-- Opening Marker --

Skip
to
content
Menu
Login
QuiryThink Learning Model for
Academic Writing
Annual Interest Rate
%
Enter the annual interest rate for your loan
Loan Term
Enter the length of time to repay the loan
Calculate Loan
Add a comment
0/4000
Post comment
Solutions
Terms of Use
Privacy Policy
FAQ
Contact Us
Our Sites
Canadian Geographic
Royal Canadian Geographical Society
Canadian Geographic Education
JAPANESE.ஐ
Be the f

-- Closing Marker --
-- Opening Marker --

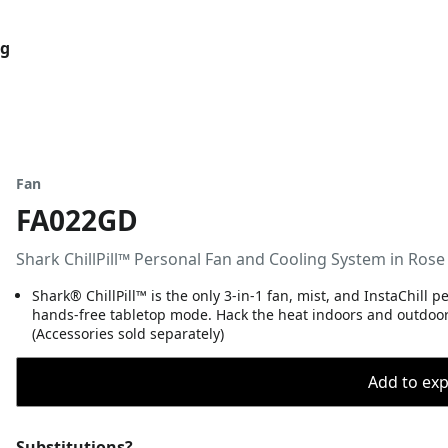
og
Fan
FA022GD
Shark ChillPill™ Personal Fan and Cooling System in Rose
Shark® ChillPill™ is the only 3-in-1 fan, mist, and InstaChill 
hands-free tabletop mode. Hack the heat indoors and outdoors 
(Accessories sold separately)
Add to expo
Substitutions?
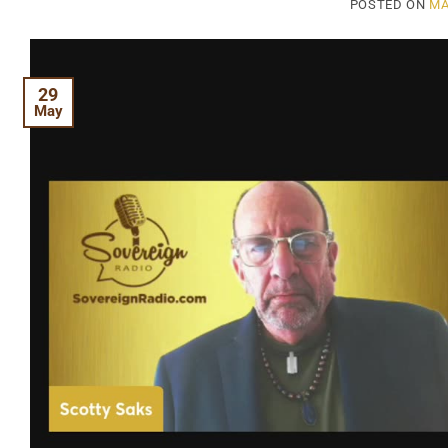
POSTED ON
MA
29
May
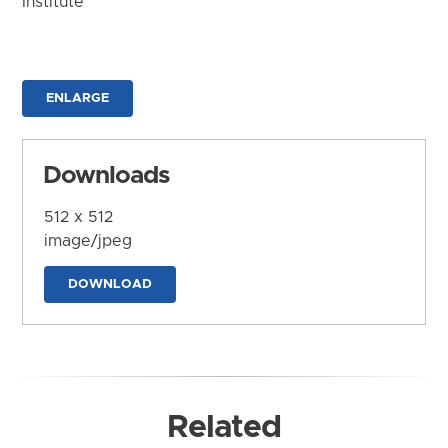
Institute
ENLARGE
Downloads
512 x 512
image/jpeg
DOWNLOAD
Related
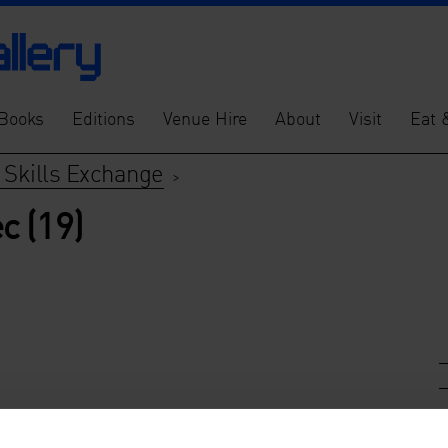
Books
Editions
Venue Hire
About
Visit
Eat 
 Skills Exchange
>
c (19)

-- Closing Marker --

| Assigned task |
The required output is every line above that contains the string "Canadian".

| Task result |
Canadian Geographic
Royal Canadian Geographical Society
Canadian Geographic Education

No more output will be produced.